The report is disappointingly sparse on details of the origins or tactics used by the attackers. ICANN confirmed suspicions that zombie machines in South Korea formed the botnet that launched the attack but warned that this is mostly "educated guesswork."

"It could just as easily have come from a number of different countries at the same time. It is even possible that the attack originated from outside the region and many of the Internet addresses that the attack appeared to come from had in fact been "spoofed" or faked, ICANN said. "In fact, engineers are fairly sure that it did come from Asia-Pacific, but even so this does not mean that whoever was behind the attack is based in Asia-Pacific because they could just as easily triggered it from anywhere on the network, i.e., anywhere in the world."

South Korean authorities are already on record as saying that the attack commands were sent from a host server in Coburg, Germany.

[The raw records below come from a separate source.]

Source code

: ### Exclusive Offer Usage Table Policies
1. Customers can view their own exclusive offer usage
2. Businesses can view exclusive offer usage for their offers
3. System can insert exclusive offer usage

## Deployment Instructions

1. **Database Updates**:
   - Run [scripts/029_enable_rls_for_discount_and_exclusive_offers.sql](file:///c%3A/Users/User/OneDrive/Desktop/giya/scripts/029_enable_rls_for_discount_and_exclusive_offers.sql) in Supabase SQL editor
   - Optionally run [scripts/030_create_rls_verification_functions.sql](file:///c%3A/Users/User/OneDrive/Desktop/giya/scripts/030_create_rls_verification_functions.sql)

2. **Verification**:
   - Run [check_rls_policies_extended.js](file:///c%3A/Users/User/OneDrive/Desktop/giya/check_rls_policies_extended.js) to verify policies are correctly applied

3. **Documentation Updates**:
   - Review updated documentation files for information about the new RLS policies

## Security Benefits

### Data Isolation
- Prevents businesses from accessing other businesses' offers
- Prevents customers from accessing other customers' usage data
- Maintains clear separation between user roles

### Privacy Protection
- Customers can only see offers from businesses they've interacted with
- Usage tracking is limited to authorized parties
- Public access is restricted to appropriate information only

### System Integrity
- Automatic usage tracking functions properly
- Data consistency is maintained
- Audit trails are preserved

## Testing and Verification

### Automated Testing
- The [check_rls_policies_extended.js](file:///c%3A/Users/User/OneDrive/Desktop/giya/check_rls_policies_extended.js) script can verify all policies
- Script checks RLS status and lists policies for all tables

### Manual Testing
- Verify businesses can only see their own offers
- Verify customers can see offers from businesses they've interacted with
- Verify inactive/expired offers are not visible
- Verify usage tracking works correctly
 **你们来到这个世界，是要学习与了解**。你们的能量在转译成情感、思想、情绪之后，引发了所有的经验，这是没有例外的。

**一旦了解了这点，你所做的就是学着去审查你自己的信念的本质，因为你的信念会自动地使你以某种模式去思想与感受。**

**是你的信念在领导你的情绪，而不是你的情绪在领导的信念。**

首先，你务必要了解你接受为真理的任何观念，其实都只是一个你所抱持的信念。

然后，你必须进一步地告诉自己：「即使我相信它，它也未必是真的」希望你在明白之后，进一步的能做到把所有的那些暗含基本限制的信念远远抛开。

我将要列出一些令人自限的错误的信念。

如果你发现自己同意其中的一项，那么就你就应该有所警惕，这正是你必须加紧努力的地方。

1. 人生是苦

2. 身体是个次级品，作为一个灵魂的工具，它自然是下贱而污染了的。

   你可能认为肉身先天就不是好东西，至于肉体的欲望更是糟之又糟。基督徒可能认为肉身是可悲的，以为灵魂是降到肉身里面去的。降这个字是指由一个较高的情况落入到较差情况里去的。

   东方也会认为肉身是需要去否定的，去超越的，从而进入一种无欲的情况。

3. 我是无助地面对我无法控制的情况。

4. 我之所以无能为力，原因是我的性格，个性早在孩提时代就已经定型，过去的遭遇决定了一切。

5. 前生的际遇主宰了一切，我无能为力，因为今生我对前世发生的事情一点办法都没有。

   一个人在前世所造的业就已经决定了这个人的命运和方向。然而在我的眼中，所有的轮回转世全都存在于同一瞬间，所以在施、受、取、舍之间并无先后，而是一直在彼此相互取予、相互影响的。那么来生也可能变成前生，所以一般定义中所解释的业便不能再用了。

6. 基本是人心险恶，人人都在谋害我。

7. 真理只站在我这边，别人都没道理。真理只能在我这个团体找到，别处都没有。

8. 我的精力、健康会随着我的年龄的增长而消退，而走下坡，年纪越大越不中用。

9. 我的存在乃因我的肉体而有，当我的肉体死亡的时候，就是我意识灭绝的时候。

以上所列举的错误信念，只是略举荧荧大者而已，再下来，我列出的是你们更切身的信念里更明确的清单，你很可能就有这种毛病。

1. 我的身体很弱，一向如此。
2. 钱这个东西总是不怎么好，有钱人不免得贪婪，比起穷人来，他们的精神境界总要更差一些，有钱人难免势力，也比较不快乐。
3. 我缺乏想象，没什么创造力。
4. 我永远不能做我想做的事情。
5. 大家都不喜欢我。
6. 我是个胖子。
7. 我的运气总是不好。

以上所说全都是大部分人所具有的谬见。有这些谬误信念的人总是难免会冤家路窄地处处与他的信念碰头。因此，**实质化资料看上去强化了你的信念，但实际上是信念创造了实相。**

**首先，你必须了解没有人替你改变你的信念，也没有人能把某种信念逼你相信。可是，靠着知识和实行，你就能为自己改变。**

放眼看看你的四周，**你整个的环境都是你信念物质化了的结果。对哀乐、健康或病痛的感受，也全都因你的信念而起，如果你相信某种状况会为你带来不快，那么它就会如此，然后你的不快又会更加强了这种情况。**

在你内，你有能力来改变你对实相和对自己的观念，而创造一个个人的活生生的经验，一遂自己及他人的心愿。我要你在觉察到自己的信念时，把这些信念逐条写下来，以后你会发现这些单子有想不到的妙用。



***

Some highlights from the ICANN report:

• At least six root servers were attacked but only two of them were noticeably affected: the "g-root", which is run by the U.S. Department of Defense and is physically based in Ohio, and the "l-root" run by ICANN.
• The reason why these two were particularly badly affected was because they are the only root servers attacked that have yet to install Anycast (a further three root servers without Anycast were not attacked this time).
• The fact that all the root servers have not moved to Anycast was a conscious decision to avoid a single point of failure. There were some concerns that there might be a security risk in allowing a lot of different servers to appear as if they were coming from the same place. And so just a few root servers tried the system first, tested it thoroughly and ironed out any bugs before the next set moved over.
• The operators of the servers that were hit by the attack were aware of it almost instantaneously. Because of the way the attack worked (where a command is given at the same time to a large number of computers to send data to the same place), it arrived like a brick wall, which immediately set off all the alarms built into the networks.
• One possible explanation for the root server attacks is to act as an advertisement for a particular botnet.